Viator sends out payments each month via direct deposit. Our standard payment schedule is based on the customer’s month of travel. Payments are typically made within 21 business days after the end of the settlement period. When payments are made, it means they have left our account and are awaiting acceptance by your financial institution. It generally takes one to three business days for funds to appear in your account; timing can vary by institution. Unfortunately we cannot see or control what happens to funds once we’ve made payment; direct any questions about funds after this point to your financial institution.
US law requires Viator to obtain tax information from all suppliers who do business with us, whether or not they pay taxes in the United States or operate in a tax-free country. If you do not provide us with this tax information through the Viator Management Center, you will not receive payment.
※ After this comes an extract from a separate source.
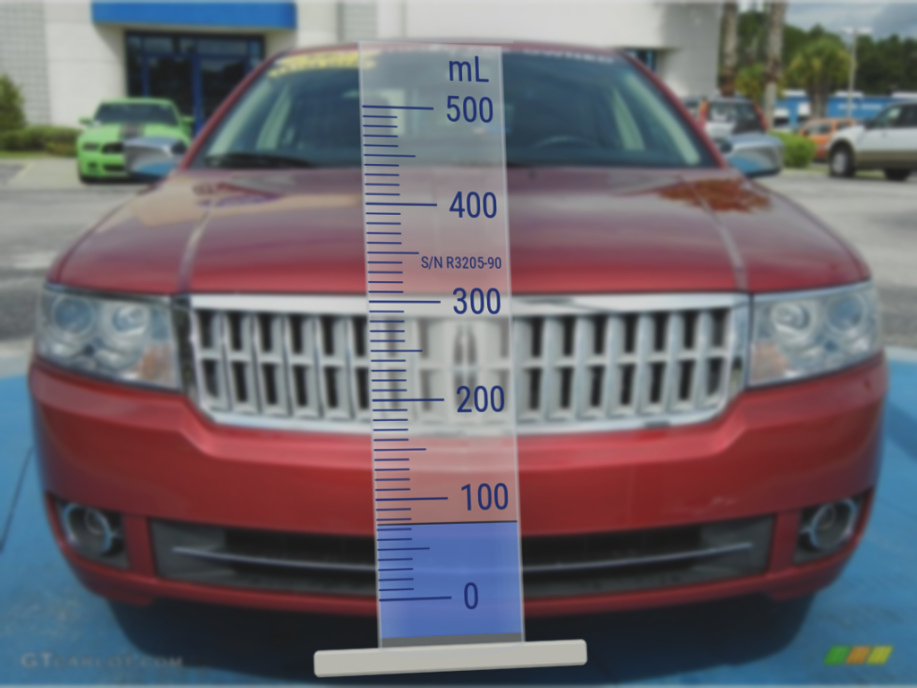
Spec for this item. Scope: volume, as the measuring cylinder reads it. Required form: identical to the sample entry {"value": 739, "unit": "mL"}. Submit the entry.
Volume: {"value": 75, "unit": "mL"}
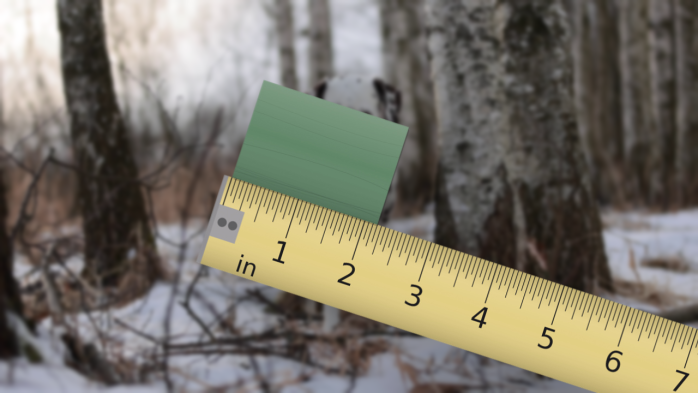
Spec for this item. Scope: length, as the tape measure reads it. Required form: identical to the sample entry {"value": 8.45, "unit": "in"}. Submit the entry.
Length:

For details on tax forms required to do business with Viator, please look Insurance and Tax FAQ section of our Help Center or refer to the IRS website. Here is a quick overview of some basic regulations:
- If you are a non-US entity, you must complete a W-8BEN-E form and provide your business ID. This confirms that you are a non-US entity that beneficially owns the income paid to you.
- If you are a non-US individual, partnership, or the like, you must complete the relevant W-8 form—even if you operate in a tax-free country and/or don’t pay US taxes.
- If you are a US citizen, resident, or entity, you must complete a W-9 form. In addition, we will send you a Form 1099-Misc to complete if you’ve earned at least $600 from bookings last year.
You must declare your tax status on these forms—available in the Viator Management Center's Finance section; this lets the US government know that Viator does not have to withhold taxes from you.
For tax purposes, ensure that you have a system for tracking expenses and revenue. We recommend contacting your tax advisor to determine if it’s easier to have a separate bank account for accounting purposes. There are various affordable accounting software packages worth exploring. You can also download free Excel templates to get started more quickly.
There’s a universal truth in travel: Meeting the demands of today’s travelers is critical to staying competitive in the growing and evolving tours and activities sector. Travelers want to book instantly, anywhere, anytime—and keeping up with them is a tall task. To be successful, you need to automate key aspects of your business, efficiently manage your revenue and expenses, and keep pace with last-minute bookers.
Enter reservation systems.
If you are considering growing your experience into a full-time business, exploring different channels or platforms to market your business, or in need of some lightweight accounting support, then you may benefit from using an online reservation system. With this technology, you can centralize your bookings, inventory, pricing, availability, and channel distribution—maximizing your distribution opportunities and taking the hassle out of day-to-day operations.
Again, spontaneity has become an integral part of the travel experience. We’re seeing more and more travelers waiting to book tours and activities until after they’ve arrived in their destination—in fact, more than 20 percent of today’s travelers book in-destination, often at the last minute. Yet despite this trend, suppliers report that only 38 percent of bookings happen within two days of travel (Phocuswright 2017). Why is this?
Perhaps it’s because many suppliers still manually manage their inventory and reservations via pen and paper, Excel spreadsheets, email, or other offline tools—which can be hugely time-consuming and cause delays in response time. Or perhaps it’s because their online inventory doesn’t reflect their most up-to-date availability and therefore they can’t accept real-time bookings—something travelers have come to expect in other travel sectors. Because of this, these suppliers may be turning off potential travelers and limiting or losing sales.